INSTRUCTION:
Copy every line of the records below word for word, leaving out the pictures.

Dataset records:

— Start —

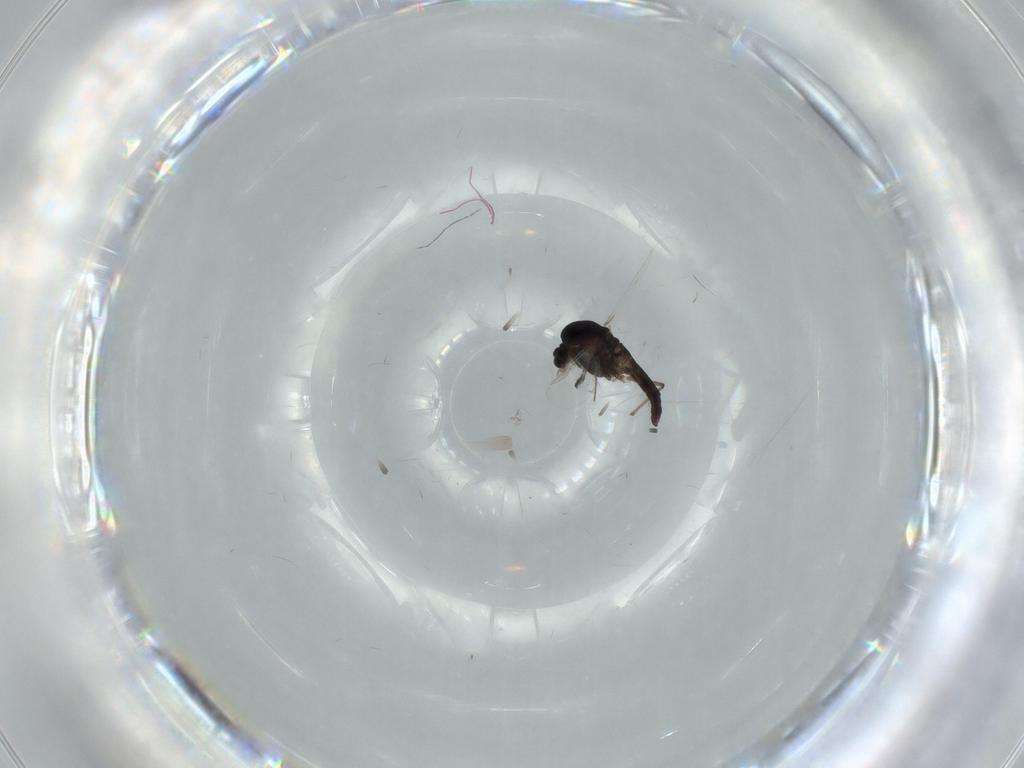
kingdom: Animalia
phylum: Arthropoda
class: Insecta
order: Diptera
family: Chironomidae
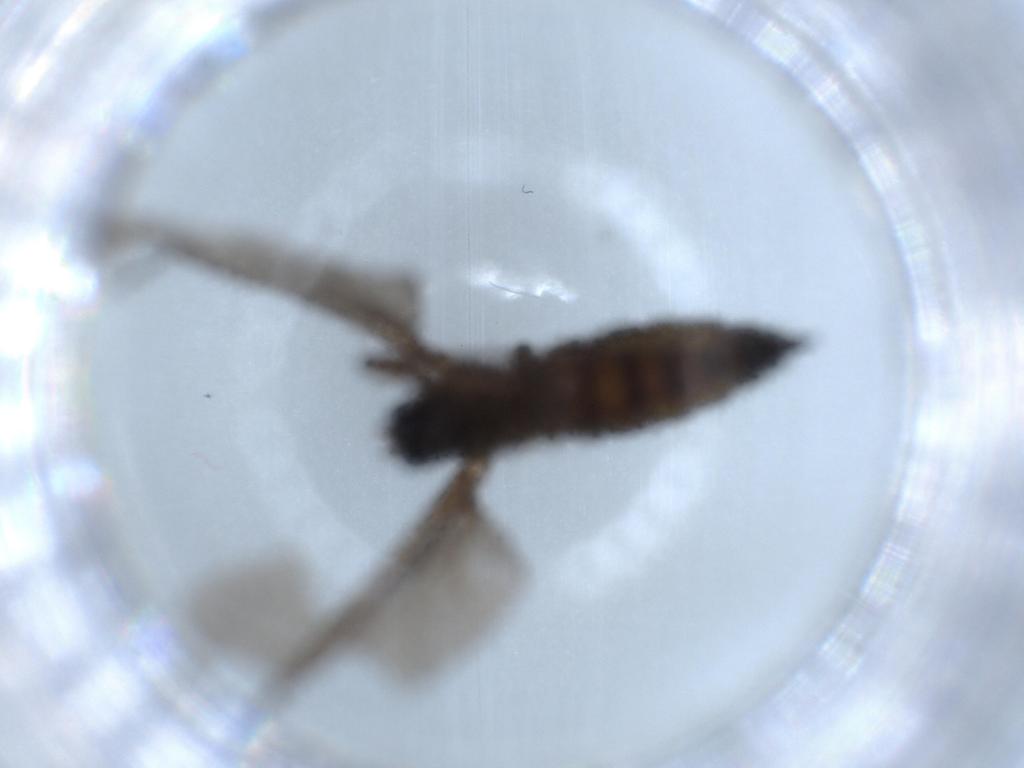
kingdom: Animalia
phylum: Arthropoda
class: Insecta
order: Diptera
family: Sciaridae
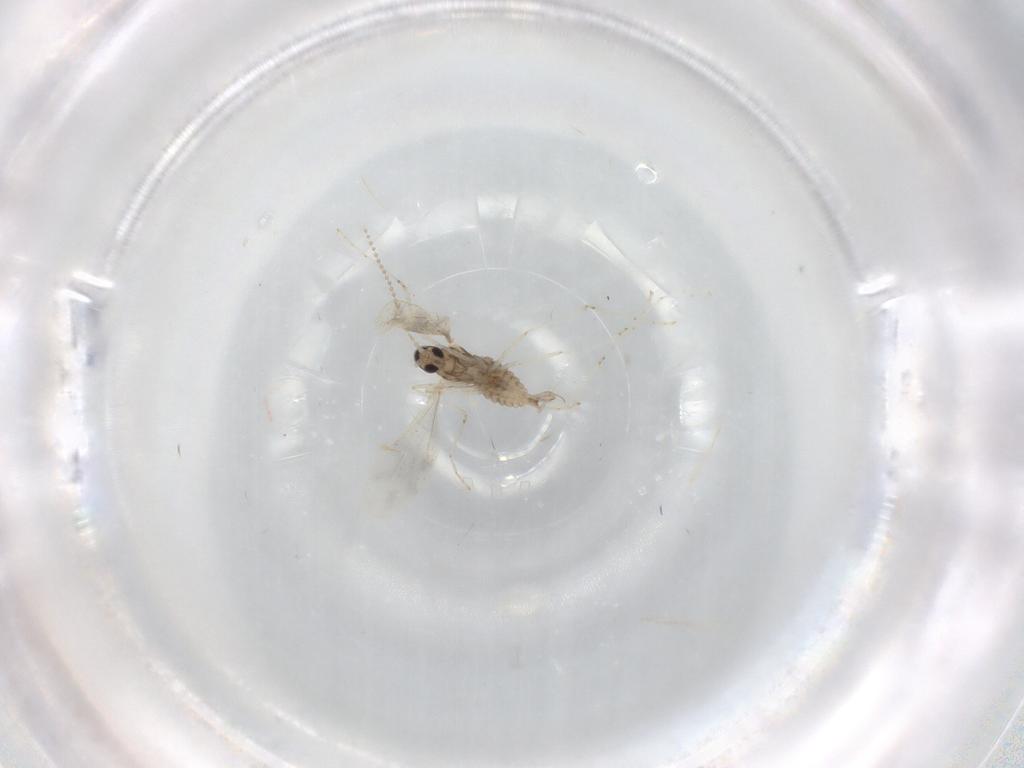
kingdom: Animalia
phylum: Arthropoda
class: Insecta
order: Diptera
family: Cecidomyiidae
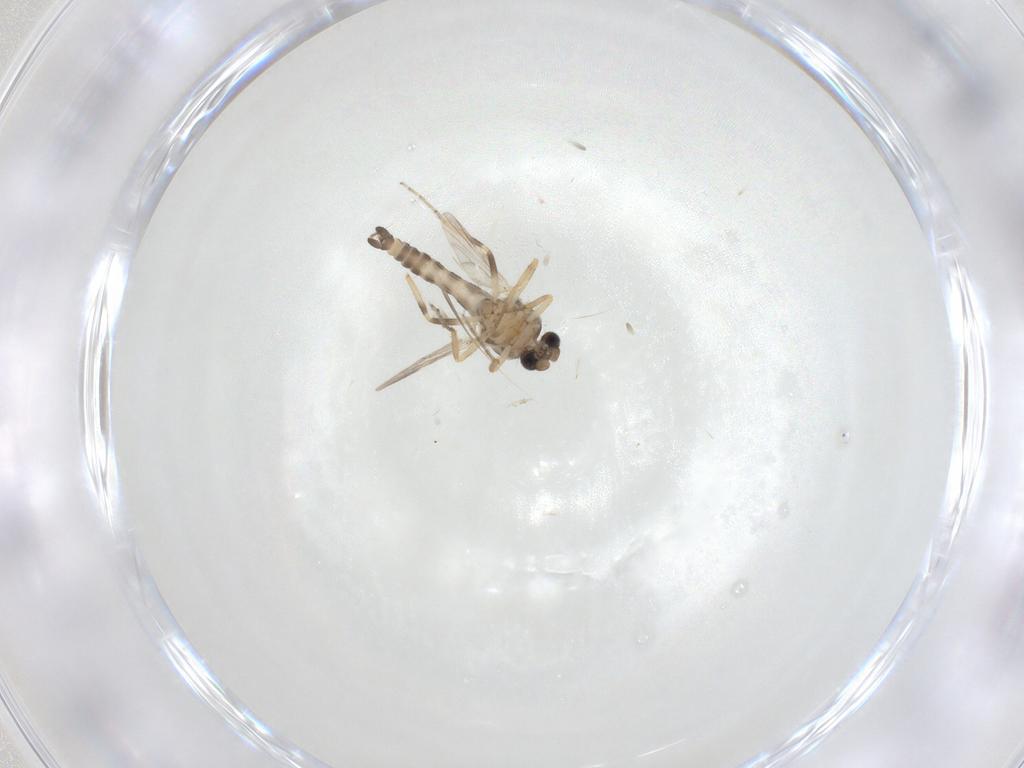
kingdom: Animalia
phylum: Arthropoda
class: Insecta
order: Diptera
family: Ceratopogonidae
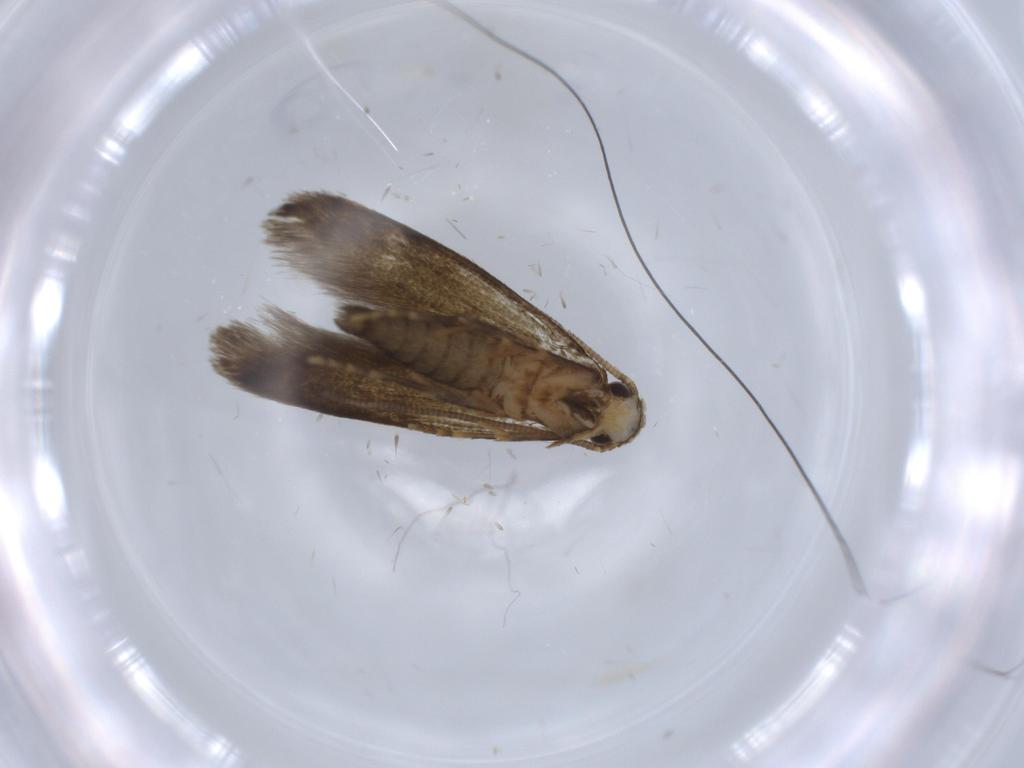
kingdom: Animalia
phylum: Arthropoda
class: Insecta
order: Lepidoptera
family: Tineidae
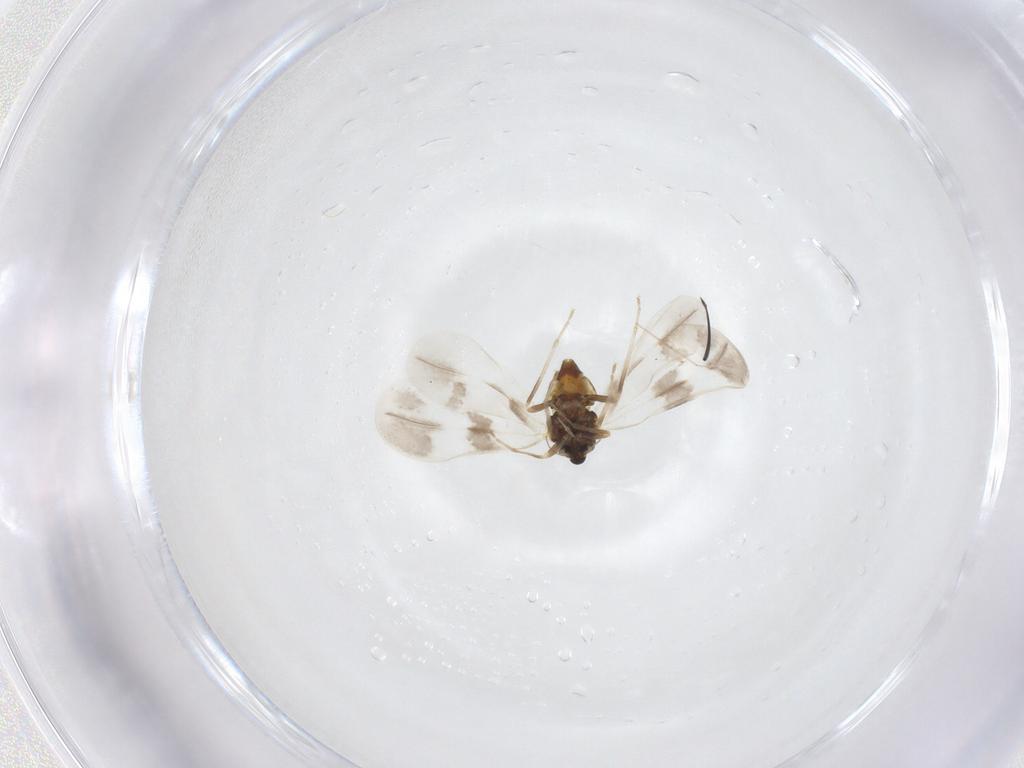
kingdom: Animalia
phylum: Arthropoda
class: Insecta
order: Hemiptera
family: Aleyrodidae
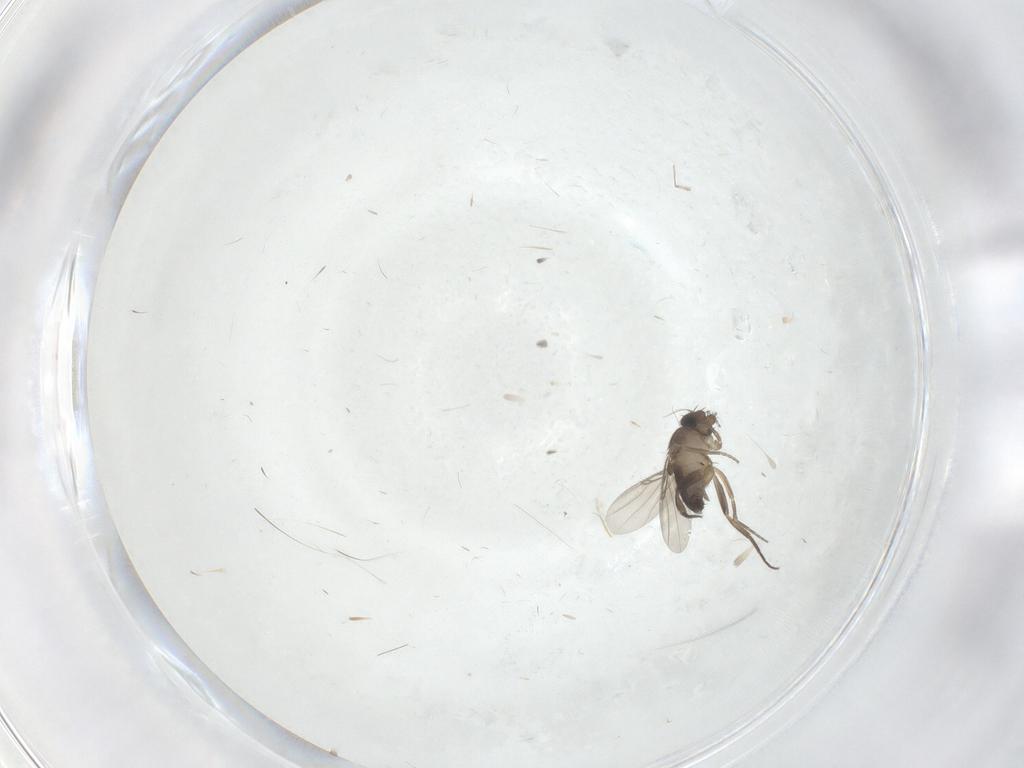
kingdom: Animalia
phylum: Arthropoda
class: Insecta
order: Diptera
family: Phoridae
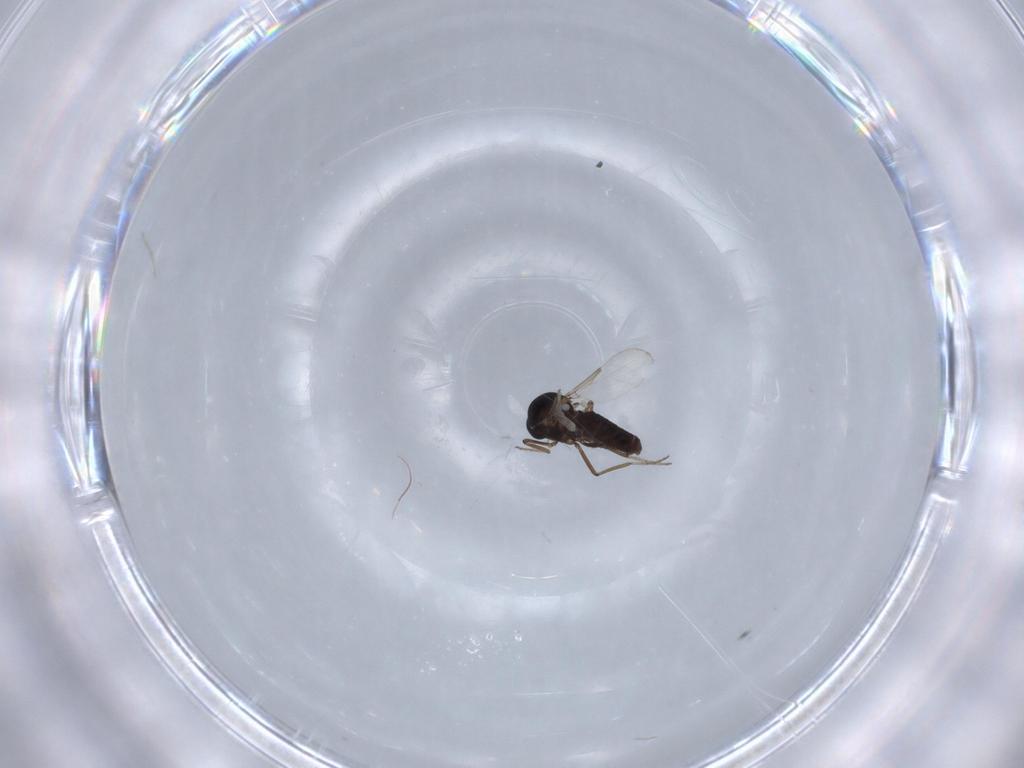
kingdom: Animalia
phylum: Arthropoda
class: Insecta
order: Diptera
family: Ceratopogonidae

— End —

WRITTEN RESPONSE:
kingdom: Animalia
phylum: Arthropoda
class: Insecta
order: Diptera
family: Chironomidae
kingdom: Animalia
phylum: Arthropoda
class: Insecta
order: Diptera
family: Sciaridae
kingdom: Animalia
phylum: Arthropoda
class: Insecta
order: Diptera
family: Cecidomyiidae
kingdom: Animalia
phylum: Arthropoda
class: Insecta
order: Diptera
family: Ceratopogonidae
kingdom: Animalia
phylum: Arthropoda
class: Insecta
order: Lepidoptera
family: Tineidae
kingdom: Animalia
phylum: Arthropoda
class: Insecta
order: Hemiptera
family: Aleyrodidae
kingdom: Animalia
phylum: Arthropoda
class: Insecta
order: Diptera
family: Phoridae
kingdom: Animalia
phylum: Arthropoda
class: Insecta
order: Diptera
family: Ceratopogonidae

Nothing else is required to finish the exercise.